# '37 Auto-Cycle Deluxe Rollin' Carcass



## jacob9795 (Nov 21, 2016)

I found this '37 Auto-Cycle Deluxe carcass on Craigslist. The serial number begins with a U. I might make a mountain bike out of it...
Finding parts is going to be a pain. Is
everything correct so far?


----------



## Dave K (Nov 21, 2016)

Wow great find!!!!


----------



## pedal_junky (Nov 21, 2016)

I've got a nice mountain bike seat I'll trade straight across for that old one you have on there Cool find!


----------



## Maskadeo (Nov 21, 2016)

I wish I could find stuff like that on CL!


----------



## Jarod24 (Nov 21, 2016)

jacob9795 said:


> I found this '37 Auto-Cycle Deluxe carcass on Craigslist. The serial number begins with a U. I might make a mountain bike out of it...
> Finding parts is going to be a pain. Is
> everything correct so far?
> 
> ...




Wow!!!! You scored with that seat and fender bomb!!!!


----------



## jacob9795 (Nov 21, 2016)

Thanks for the compliments everyone. If anyone has any missing pieces to my puzzle, please let me know.
Jake


----------



## Freqman1 (Nov 21, 2016)

I'm thinking that's a little too nice for a mountain bike. If I were you I'd sell the bike as-is and you could go buy a pretty nice mountain bike outright! V/r Shawn


----------



## jkent (Nov 21, 2016)

I'd be willing to make a very fair offer to keep from this being turned into a mountain bike.

JKent


----------



## syclesavage (Nov 21, 2016)

The seat and bomb themselves are rare finds, Oh and the bikes the plus of it.


----------



## jacob9795 (Nov 21, 2016)

Sorry, I'm keeping it folks. It's going to stay together.


----------



## Maskadeo (Nov 21, 2016)

Take good photos of the restoration. We want to see how it turns out!


----------



## WES PINCHOT (Nov 21, 2016)

**Activities:**
a) In the forum thread about the '37 Auto-Cycle Deluxe, restate the paragraph beginning "I found this '37 Auto-Cycle Deluxe carcass" in fewer words, keeping its main facts.
b) Carry the forum thread about the '37 Auto-Cycle Deluxe forward, beginning with the post under its final header.

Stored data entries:

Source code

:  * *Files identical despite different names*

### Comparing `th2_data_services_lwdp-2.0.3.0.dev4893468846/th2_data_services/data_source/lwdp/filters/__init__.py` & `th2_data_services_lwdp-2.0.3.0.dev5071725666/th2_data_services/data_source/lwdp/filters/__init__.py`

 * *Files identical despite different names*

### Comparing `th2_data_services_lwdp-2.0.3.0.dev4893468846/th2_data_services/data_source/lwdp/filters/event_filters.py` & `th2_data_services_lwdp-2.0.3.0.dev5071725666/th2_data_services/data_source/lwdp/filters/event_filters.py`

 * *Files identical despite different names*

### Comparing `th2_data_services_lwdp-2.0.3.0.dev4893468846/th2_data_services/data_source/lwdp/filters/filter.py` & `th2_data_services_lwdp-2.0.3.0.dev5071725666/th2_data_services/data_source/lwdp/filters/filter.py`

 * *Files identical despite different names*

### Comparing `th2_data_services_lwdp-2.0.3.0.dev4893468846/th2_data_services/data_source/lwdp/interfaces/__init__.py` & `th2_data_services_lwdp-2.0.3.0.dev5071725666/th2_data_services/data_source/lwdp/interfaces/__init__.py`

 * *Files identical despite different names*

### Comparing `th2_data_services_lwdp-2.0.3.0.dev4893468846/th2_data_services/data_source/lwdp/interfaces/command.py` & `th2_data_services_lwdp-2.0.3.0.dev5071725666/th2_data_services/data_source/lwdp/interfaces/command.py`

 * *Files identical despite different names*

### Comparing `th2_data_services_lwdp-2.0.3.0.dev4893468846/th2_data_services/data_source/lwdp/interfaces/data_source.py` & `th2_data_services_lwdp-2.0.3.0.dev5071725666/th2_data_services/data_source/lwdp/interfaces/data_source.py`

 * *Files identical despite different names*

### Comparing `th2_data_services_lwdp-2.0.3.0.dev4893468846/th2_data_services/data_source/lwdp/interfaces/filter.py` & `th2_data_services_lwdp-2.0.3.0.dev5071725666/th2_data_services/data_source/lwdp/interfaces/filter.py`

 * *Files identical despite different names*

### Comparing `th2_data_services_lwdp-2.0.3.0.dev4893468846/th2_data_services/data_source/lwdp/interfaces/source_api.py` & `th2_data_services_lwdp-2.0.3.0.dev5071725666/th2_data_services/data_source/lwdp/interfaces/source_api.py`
---
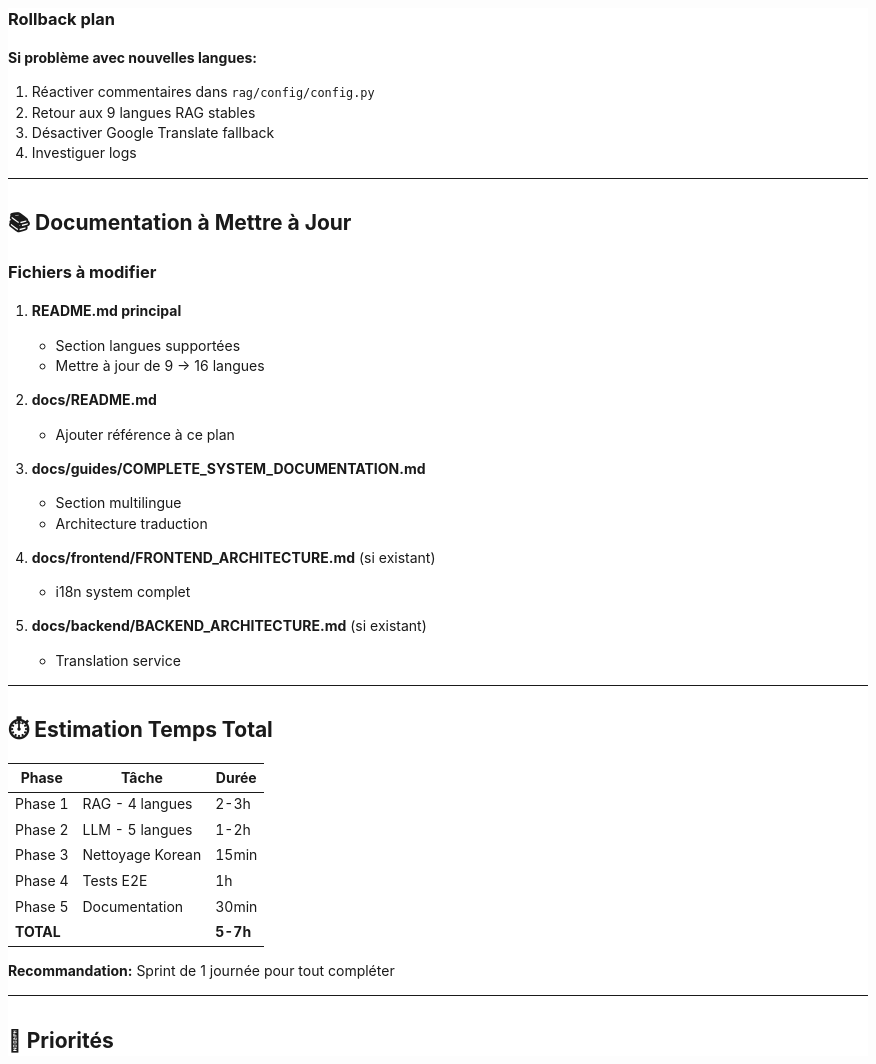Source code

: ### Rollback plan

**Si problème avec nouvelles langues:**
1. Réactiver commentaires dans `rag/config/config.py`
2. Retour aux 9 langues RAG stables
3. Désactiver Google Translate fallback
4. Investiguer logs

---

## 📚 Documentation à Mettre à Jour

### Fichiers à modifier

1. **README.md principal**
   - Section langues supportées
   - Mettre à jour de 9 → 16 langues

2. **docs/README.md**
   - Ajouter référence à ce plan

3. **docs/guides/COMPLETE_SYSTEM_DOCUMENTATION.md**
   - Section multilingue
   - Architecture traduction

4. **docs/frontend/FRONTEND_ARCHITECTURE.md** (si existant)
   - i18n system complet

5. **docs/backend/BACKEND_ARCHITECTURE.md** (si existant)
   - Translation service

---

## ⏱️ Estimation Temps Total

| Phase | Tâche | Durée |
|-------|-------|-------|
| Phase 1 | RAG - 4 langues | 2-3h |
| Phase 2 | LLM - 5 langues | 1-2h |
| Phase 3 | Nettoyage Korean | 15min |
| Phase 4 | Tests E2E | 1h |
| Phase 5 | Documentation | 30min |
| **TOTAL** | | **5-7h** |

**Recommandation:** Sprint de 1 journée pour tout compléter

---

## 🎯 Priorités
* * *
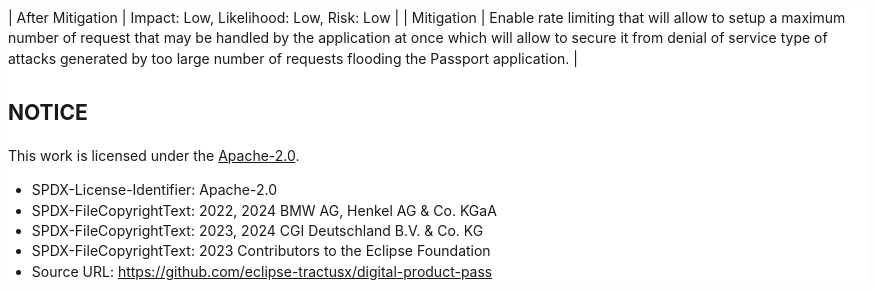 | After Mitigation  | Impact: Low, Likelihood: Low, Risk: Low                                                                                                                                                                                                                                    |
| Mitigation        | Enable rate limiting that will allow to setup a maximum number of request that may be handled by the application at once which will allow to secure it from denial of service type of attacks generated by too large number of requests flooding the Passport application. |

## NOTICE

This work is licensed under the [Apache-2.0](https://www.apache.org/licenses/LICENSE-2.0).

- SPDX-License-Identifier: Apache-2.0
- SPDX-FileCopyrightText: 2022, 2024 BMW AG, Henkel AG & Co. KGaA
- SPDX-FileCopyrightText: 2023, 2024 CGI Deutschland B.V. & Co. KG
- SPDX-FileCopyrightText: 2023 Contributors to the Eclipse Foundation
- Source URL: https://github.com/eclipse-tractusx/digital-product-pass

**Results:**
a) The '37 Auto-Cycle Deluxe carcass came from Craigslist, and its serial number starts with a U. It might become a mountain bike, though parts will be hard to find. Is everything correct so far?

b)
GREAT FIND!
ARE YOU SERIOUS? YOUR PUTTING US ON "MOUNTAIN BIKE"?
I AGREE WITH FREGMAN1!
CLEAN IT UP AND RIDE IT!
YOU WILL BE THE TALK OF TOWN!
IF YOU TO GET THE LOCKING FORK WORK WORKING 
AND KEYED I CAN HELP YOU THERE.
WES wespinchot@yahoo.com


----------



## KingSized HD (Nov 21, 2016)

Very sweet find, and it's black...classic! Good job finding that score.


----------



## Barkeep (Nov 22, 2016)

Adjustable stem, Fender bomb, seat. Amazing Craigslist find

Sent from my SM-G925T using Tapatalk


----------



## videoranger (Nov 22, 2016)

Were you able to talk the price down since the bike is kinda beat up?


----------



## jacob9795 (Nov 22, 2016)

It's not beat up haha! Leave my bike alone 
Yes, I got a great deal on it.


----------



## Cooper S. (Dec 16, 2016)

I like the front drum brake, and the term you're looking for is klunker


----------



## VintageSchwinn.com (Dec 21, 2016)

I'll happily buy you a Klunker or a mountain bike and trade you 

Nice find!


----------



## jacob9795 (Dec 21, 2016)

I'm not into mountain biking, I'm just teasing. I'll peice this one back together and restore it back to factory specs.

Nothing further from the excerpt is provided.